- _PROVIDED ENTRIES_:
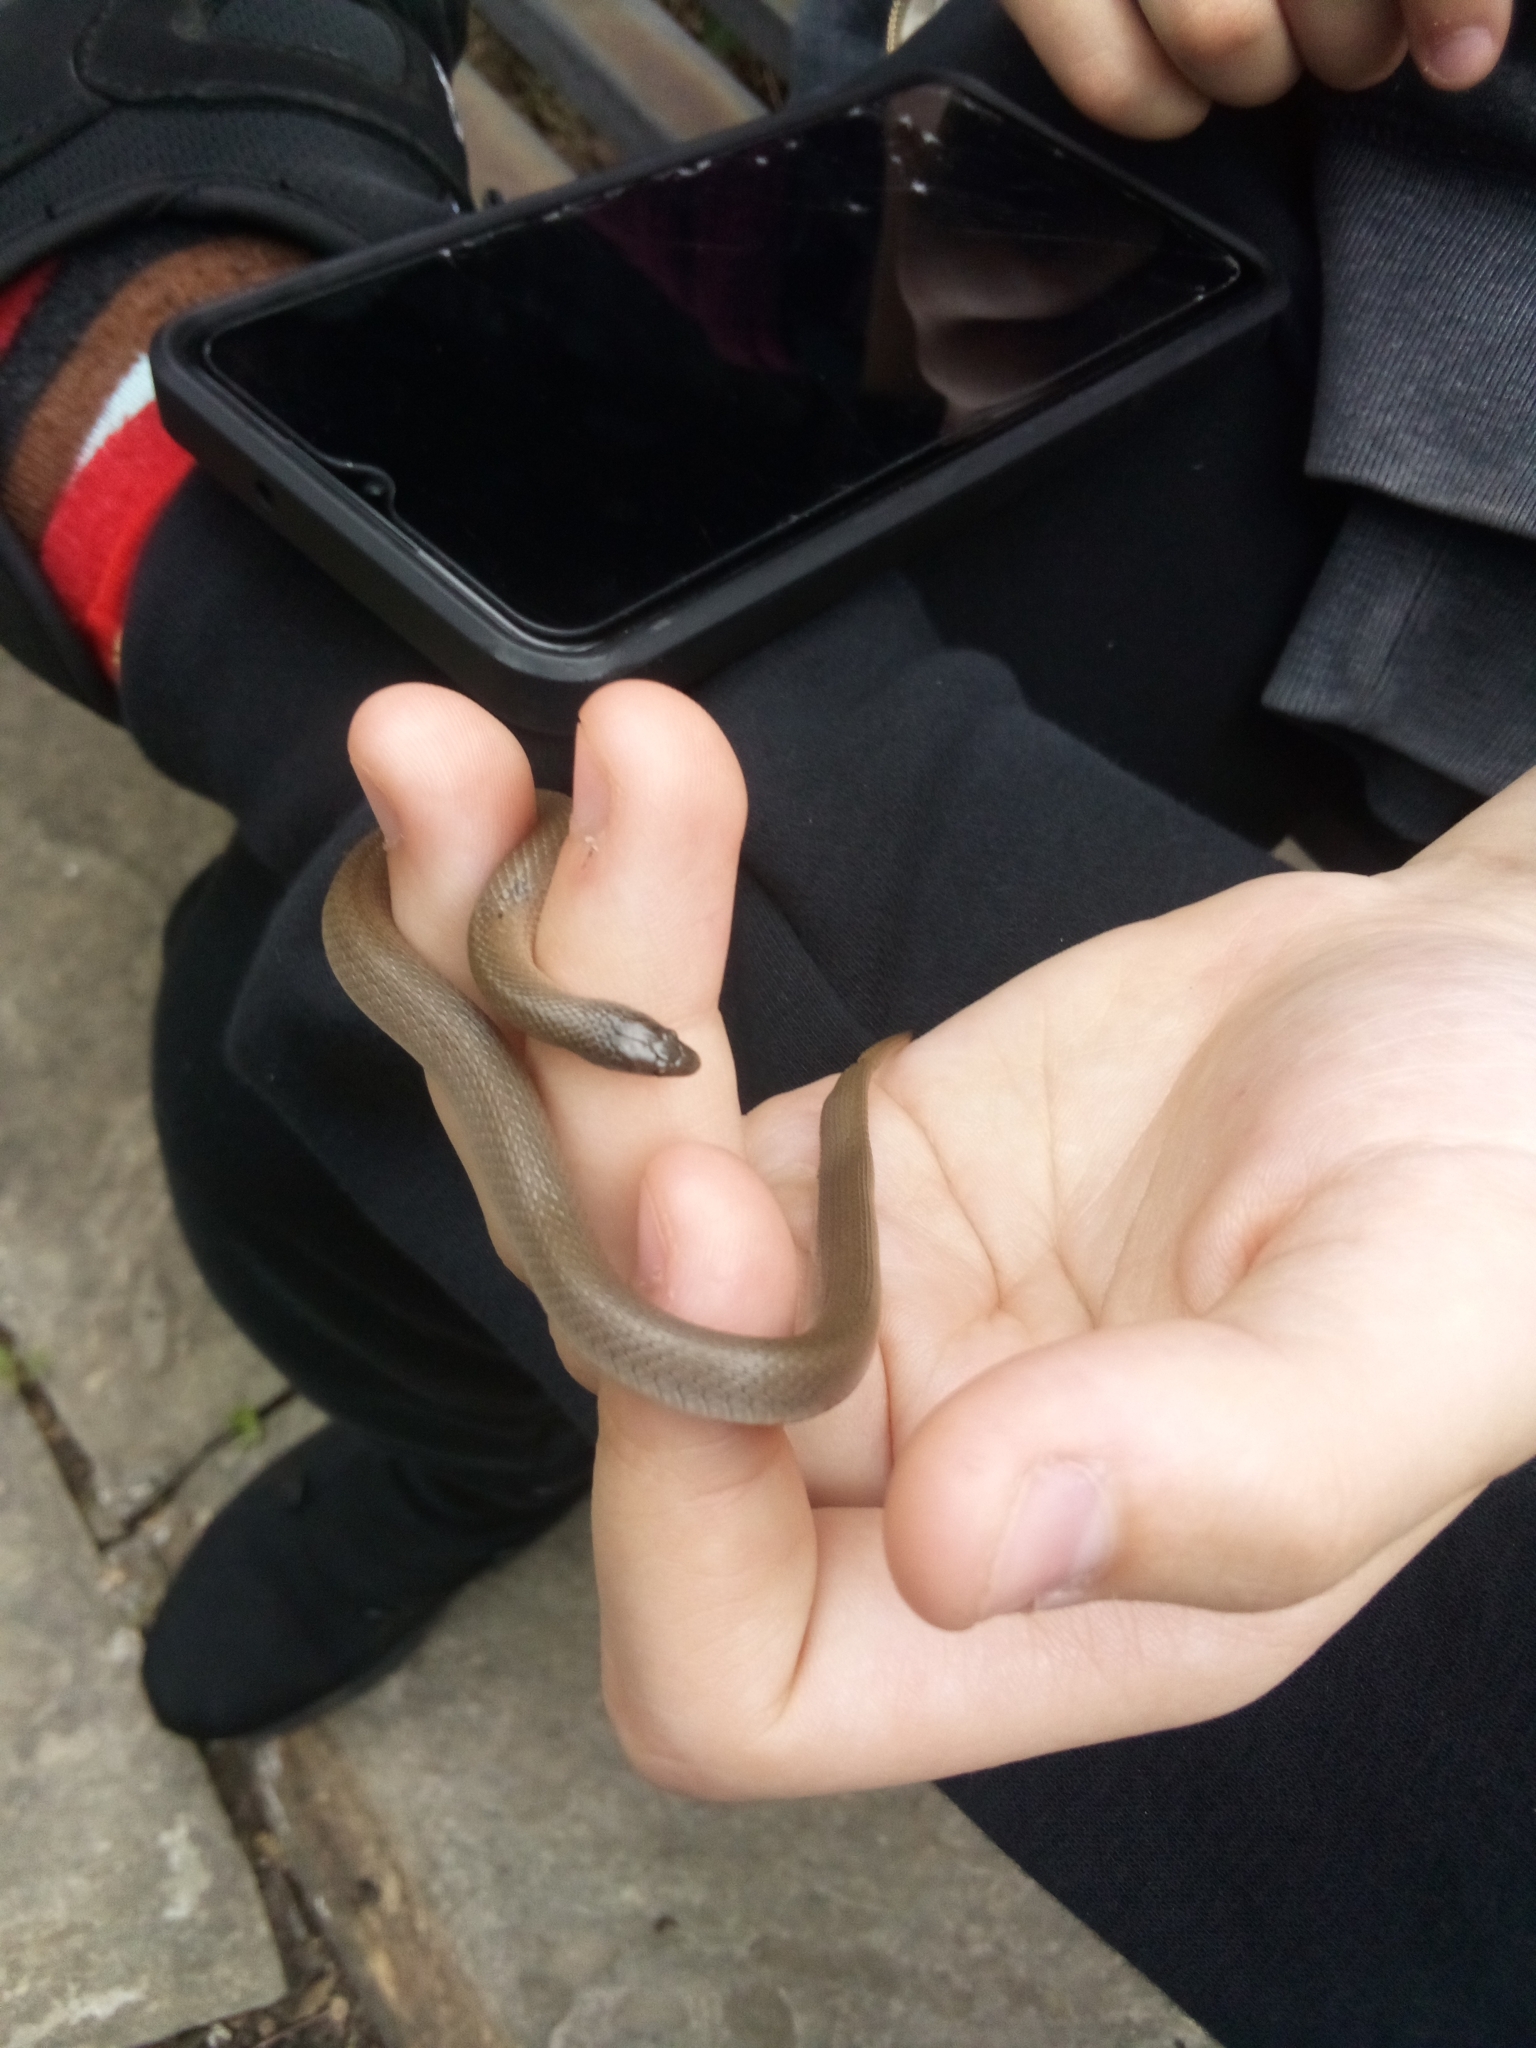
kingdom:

* * *

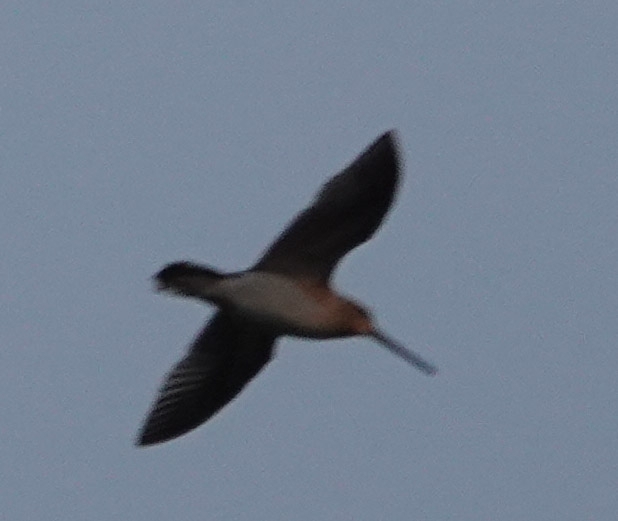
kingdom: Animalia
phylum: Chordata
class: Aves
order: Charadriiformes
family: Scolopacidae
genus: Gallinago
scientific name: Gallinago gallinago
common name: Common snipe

- _WHAT TO PRODUCE_:
Write out the stretch that opens with the line containing "class: Aves" and closes with the line containing "common name: Common snipe" as a JSON list of strings. Give one string per line, include both end lines, and leave out any blank lines.

- _CORRECT ANSWER_:
[
  "class: Aves",
  "order: Charadriiformes",
  "family: Scolopacidae",
  "genus: Gallinago",
  "scientific name: Gallinago gallinago",
  "common name: Common snipe"
]